Captain Achraf Hakimi was born in Madrid, Spain. Goalkeeper Yassine Bounou was born in Canada. Midfielder Sofyan Amrabat was born in the Netherlands. These aren’t fringe squad players padding out the bench. They’re the spine of the team.

Why Morocco’s approach works, and why others are copying it

Morocco’s 2022 World Cup run in Qatar was one of the most remarkable stories in tournament history. The Atlas Lions became the first African nation to reach a World Cup semifinal, beating Belgium, Spain, and Portugal along the way. That squad was already heavily composed of foreign-born players, and the results spoke for themselves.

Coach Regragui himself is a product of the diaspora, born and raised in France to Moroccan parents. He understands the cultural bridge these players walk, and he’s been credited with creating an environment where foreign-born players feel a genuine connection to the national team rather than treating it as a consolation prize.

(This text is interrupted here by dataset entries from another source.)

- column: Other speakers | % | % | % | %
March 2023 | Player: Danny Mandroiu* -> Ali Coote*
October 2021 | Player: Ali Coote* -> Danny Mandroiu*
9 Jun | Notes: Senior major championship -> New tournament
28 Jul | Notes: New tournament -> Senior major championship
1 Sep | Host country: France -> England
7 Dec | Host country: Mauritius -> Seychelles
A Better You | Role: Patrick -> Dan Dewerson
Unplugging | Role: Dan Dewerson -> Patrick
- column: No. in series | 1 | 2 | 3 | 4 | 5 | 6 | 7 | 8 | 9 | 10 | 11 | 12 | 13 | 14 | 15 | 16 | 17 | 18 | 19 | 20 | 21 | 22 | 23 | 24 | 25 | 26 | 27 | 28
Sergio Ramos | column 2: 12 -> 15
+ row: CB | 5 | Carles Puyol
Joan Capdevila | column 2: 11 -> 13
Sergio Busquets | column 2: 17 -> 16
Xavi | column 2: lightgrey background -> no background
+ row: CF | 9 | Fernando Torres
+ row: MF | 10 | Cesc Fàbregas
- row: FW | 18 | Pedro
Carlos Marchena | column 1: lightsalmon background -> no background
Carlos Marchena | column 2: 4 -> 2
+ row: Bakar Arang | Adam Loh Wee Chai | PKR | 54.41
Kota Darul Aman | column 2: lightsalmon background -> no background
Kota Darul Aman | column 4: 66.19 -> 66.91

What this means for international football

FIFA’s eligibility rules were designed to give dual nationals a meaningful choice, but the system creates interesting competitive dynamics. France, for example, has seen numerous talented players of Moroccan descent choose the Atlas Lions over Les Bleus, effectively transferring the return on its youth development investment to a rival.

For Morocco specifically, this strategy carries a risk that’s easy to overlook. Domestic player development can atrophy when the national team pathway is dominated by European-raised talent. If Moroccan-born players see the starting XI filled entirely with diaspora talent, the incentive structure for local academies and youth football shifts.